The World Bank has again reminded us about the need for more private investor involvement in enhancing Indonesia\'s sluggish development of infrastructure.
The vital role of the private sector is recognized by all parties. World Bank president Jim Yong Kim estimates that Indonesia will need US$500 billion in the next five years for infrastructure development. In the 2014-2019 period, the 2014-2019 National Mid-Term Development Plan estimates the need will reach Rp 5.519 quadrillion. Of that amount, only about 40 percent can be covered by the state budget. About 10 percent is expected to come from regional governments, 20 percent from state-owned enterprises and 30 percent from the private sector.
The government announced that 57.5 percent of strategic infrastructure projects had been offered to private companies and 245 projects were ready to be carried out in cooperation with the private sector. However, private sector involvement has not been as high as expected.
World Bank data show that Indonesia has been left behind in infrastructure development, with minimal infrastructure development in the last 18 years. Only during the Joko Widodo-Jusuf Kalla administration has infrastructure development been accelerated and made a priority. Unfortunately, lately the ambition to boost infrastructure has lost its impetus.

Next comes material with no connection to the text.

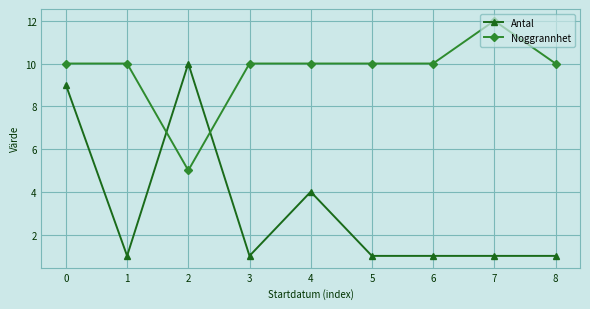

Which label corresponds to the largest value in the chart?

7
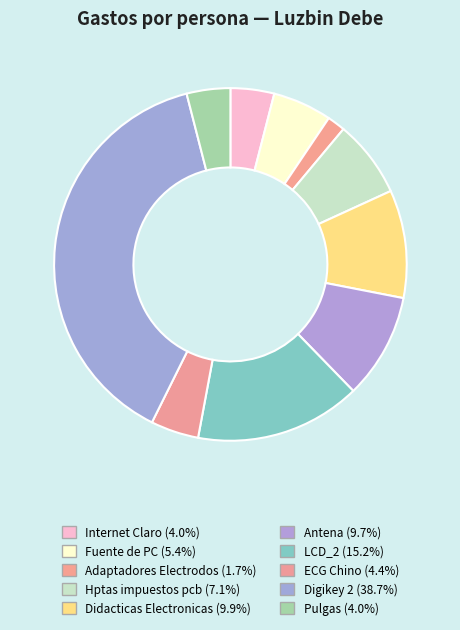

Count the number of slices in the pie.

10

The government has been forced to repeatedly cut spending and the development of infrastructure even though there is more fiscal space after the abolition of fuel subsidies and the introduction of the tax amnesty. Continuing to increase debt is also not an option because it would affect fiscal sustainability and macroeconomic stability.
We realize that it is impossible to continue depending only on the state budget. The key is the private sector. We appreciate the government\'s move to continuously improve the investment climate, including through fiscal incentives and the introduction of 13 reform and deregulation packages.
Various breakthroughs have also been made, including the establishment of special institutions in charge of coordinating the acceleration of infrastructure development, government-private sector partnership schemes, financing schemes and convenience in land acquisition.
However, conditions in the field show that there are still many obstacles that hinder the involvement of the private sector. These include, as mentioned by the World Bank, 100 regulations related to government and the private sector partnerships that are considered to be inconsistent.
Greater persistence is needed on the part of President Jokowi to move all the institutions under his authority to work faster, at full speed and remove all obstacles that hinder private sector involvement. The government possibly also needs to direct state-owned enterprises to increasingly focus on infrastructure projects that are less attractive to the private sector so that their presence will not discourage the private sector from competing with state-owned enterprises.
Financing innovation by maximizing domestic sources of financing also needs to be carried out. Besides the state budget, we still rely on traditional financing sources, such as banking. There is a lot of potential in domestic financing that has not been maximally utilized, including pension funds, insurance and instruments such as sukuk.